#### 対象テキスト ####
パワーコンディショナの製作実験


はじめに

太陽光発電が本格普及、パネルも安い。オクなんかでも100W級のパネルが数千円程度で入手できたりする。
近い将来、太陽電池の発電コストが既存の電源を凌駕し、一気に普及が進むことになるだろう。
自然エネルギーの増加により需要サイドのスマート化も必須になってくる。
これら将来の技術トレンドを見越し、技術的興味の一環として、小規模系統連携可能なパワコンを自作してみよう。

パワコンとは

基本的には、太陽電池のDC出力を商用電源のACへと変換するDC-ACインバータで、以下のような独特の機能をもっている。
・太陽電池出力を最大限利用するためのMPPT(Maximum Power Point Tracker = 最大電力点追従)制御。
・系統と同期運転を行うための機能(位相、周波数の同期、潮流制御)
・系統保護のための機能(過電圧、周波数異常等による停止)

自作に当たっては技術的興味のほか安全に作れることが必要なので、次のような基本的要件を設定する。

・最大電力200W程度。 (小規模、実験用)
・トランス絶縁方式 (安全確保、商用より絶縁。DC回路の低圧化、低圧部品は種類豊富)
・広範な技術的興味に対応できること(要するに遊べること、これまでにやっていな領域であること)
・秋月+αで調達できる部品でできること etc...

システム構成(案)
####
作業指示:
**a)** 対象テキストでは、自作するパワコンの最大電力をどの程度と定めているか。
**b)** 対象テキストの「パワーコンディショナの製作実験」から「Tracker = 最大電力点追従)制御。」までの部分を、一字も変えずにそのまま書き写すこと。
#### データ内容 ####
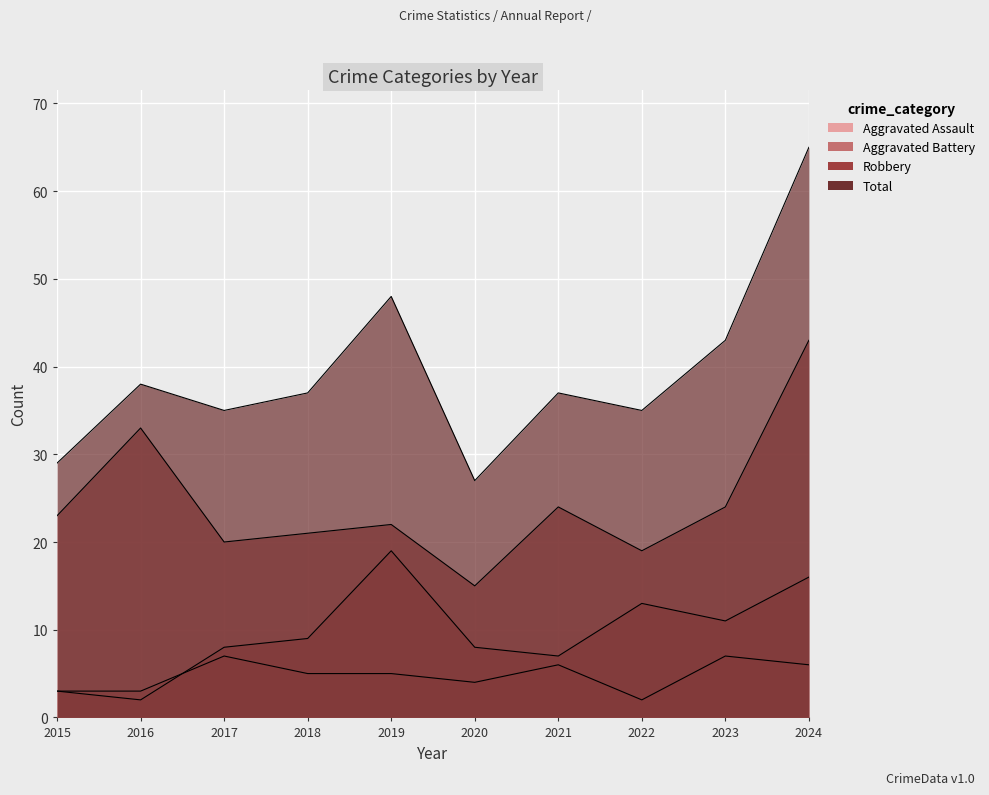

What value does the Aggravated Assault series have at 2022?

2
####
#### データ内容 ####
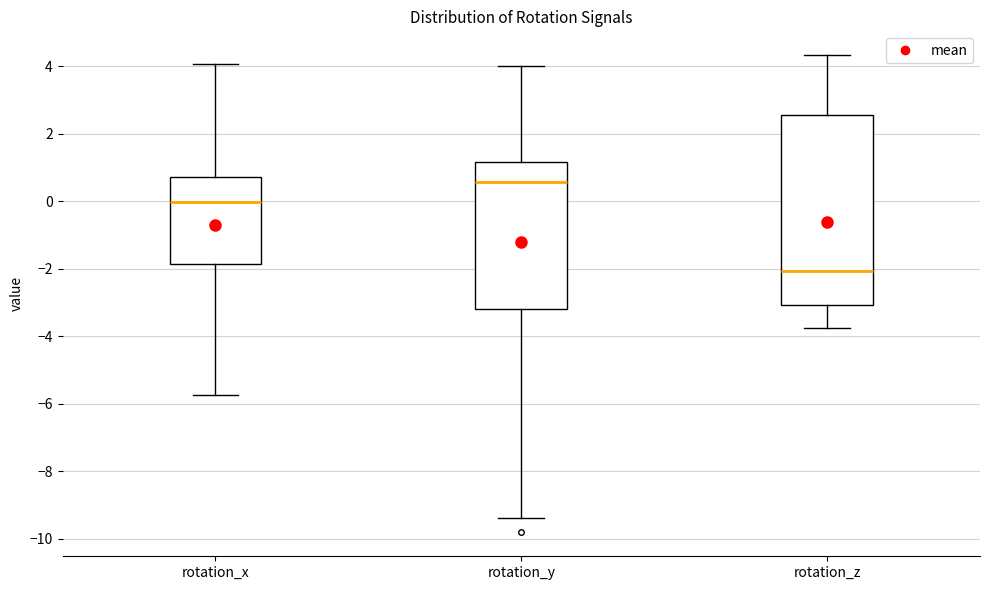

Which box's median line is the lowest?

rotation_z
####
作業結果:
**a)** 200W程度と定めている。

**b)**
パワーコンディショナの製作実験


はじめに

太陽光発電が本格普及、パネルも安い。オクなんかでも100W級のパネルが数千円程度で入手できたりする。
近い将来、太陽電池の発電コストが既存の電源を凌駕し、一気に普及が進むことになるだろう。
自然エネルギーの増加により需要サイドのスマート化も必須になってくる。
これら将来の技術トレンドを見越し、技術的興味の一環として、小規模系統連携可能なパワコンを自作してみよう。

パワコンとは

基本的には、太陽電池のDC出力を商用電源のACへと変換するDC-ACインバータで、以下のような独特の機能をもっている。
・太陽電池出力を最大限利用するためのMPPT(Maximum Power Point Tracker = 最大電力点追従)制御。